On that note, while Long Island might not ever turn out the number of players the greater Minneapolis area will, and while it is not exactly in the middle of a great recruiting trail for scouts, my advice to college recruiters is this: Don’t ignore this little diamond in the rough. From Mike Komisarek to Rob Scuderi (both in the NHL), the “Island” has moved its share of good NCAA players. Eric Nystrom of Michigan, Jon Pelle of Harvard, James Brannigan of No. 1 Colorado College, Mike Arcieri of Vermont, Kevin Schaeffer of BU, and Steve Birnstill of Northeastern are playing now. Tim Filangieri and Tim Kunes are committed to BC, Louis Liotti to Northeastern, Bill Keenan is committed to Harvard, and Mike Kowarski to Yale. Massachusetts has three LI’ers verbally committed for the season after next. Toss in former team captains Tom Galvin of Notre Dame and Ryan Vesce of Cornell who graduated last season, and you
have a pretty good start. Start spreading the news.

• I’d just like to say how impressed I am with the job Kevin Sneddon has done at Vermont. Ditto that for Nate Leaman at Union, Mike Eaves at Wisconsin, Walt Kyle at Northern Michigan, Ted Donato at Harvard and Scott Owens at CC. While we’re at it, everyone should notice the tireless effort the staffs at every D-I and D-III school give to their programs everyday. The risk you take when you coach is that no matter what happened, it is always seen as your fault.

Have a bad recruiting class — your fault. Goalie gives up a bad goal — your fault. Power play doesn’t shoot the puck enough — your fault. Water isn’t cold enough on the bench — your fault.

Then comes my favorite. “The players don’t like the coach.” From pee wee to the pros, this is the big one. “Little Johnny doesn’t like the coach.” Somehow I get the feeling that in their hey days, guys like Ron Mason, Jeff Sauer, Jack Kelley, and Amo Bessone weren’t thought of fondly by their players for their stern approach to running a team. Last season, Jack Parker literally threw his team out of Walter Brown on a practice day and told them he didn’t want to see them until the next night’s game because he was so mad at a loss the night before.

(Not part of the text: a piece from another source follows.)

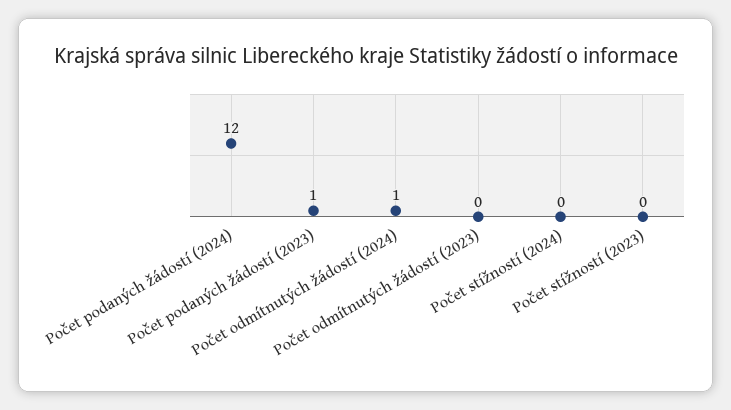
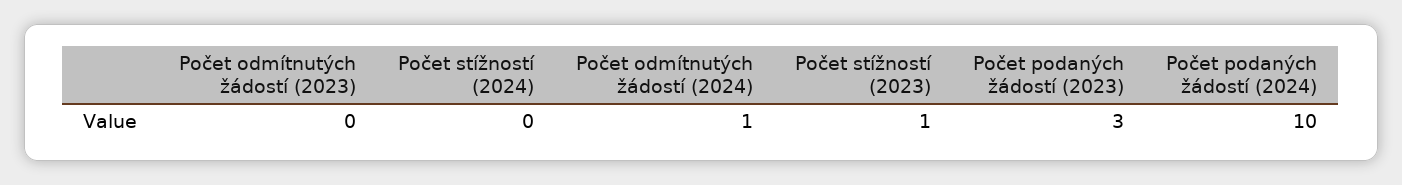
Počet podaných žádostí (2024): 12 -> 10
Počet podaných žádostí (2023): 1 -> 3
Počet stížností (2023): 0 -> 1

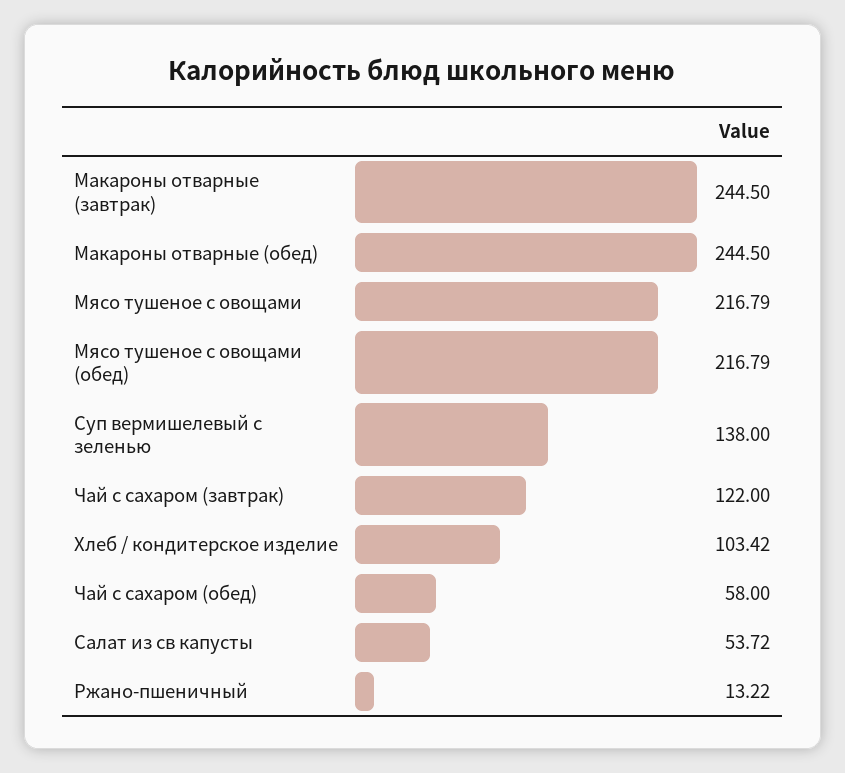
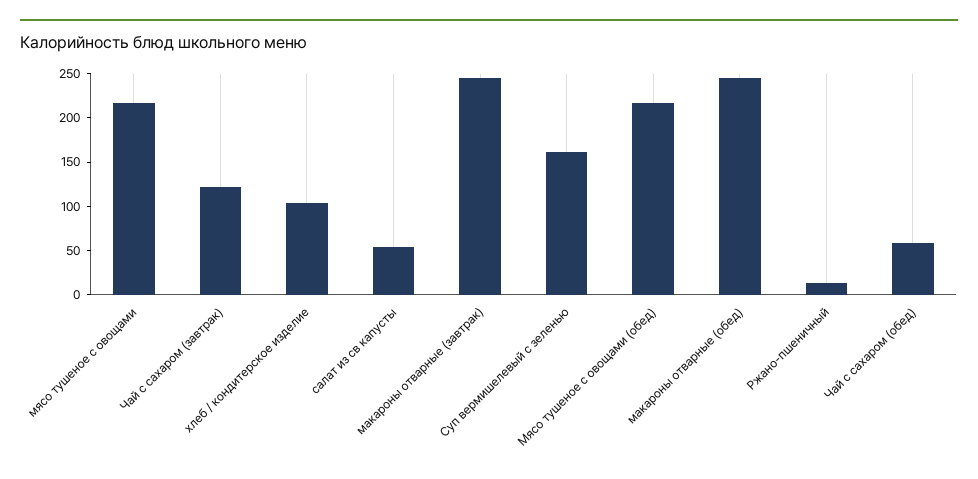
Суп вермишелевый с зеленью: 138 -> 160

The coach’s job isn’t to be liked, that’s just a bonus if it happens. His job is to build a program, make it competitive and graduate his players. In some cases, winning a national championship should happen every few years to keep the alumni happy. However, you’d probably agree that the people you learn the most from are generally the people you didn’t get along with all that well when you were around them.

Dave Starman serves as an analyst on CSTV Friday Night Hockey and contributes weekly to CollegeSports.com. Starman has coached professionally and in the amateur ranks and is currently the head scout in the Northeast for the USHL’s defending champion Waterloo Black Hawks.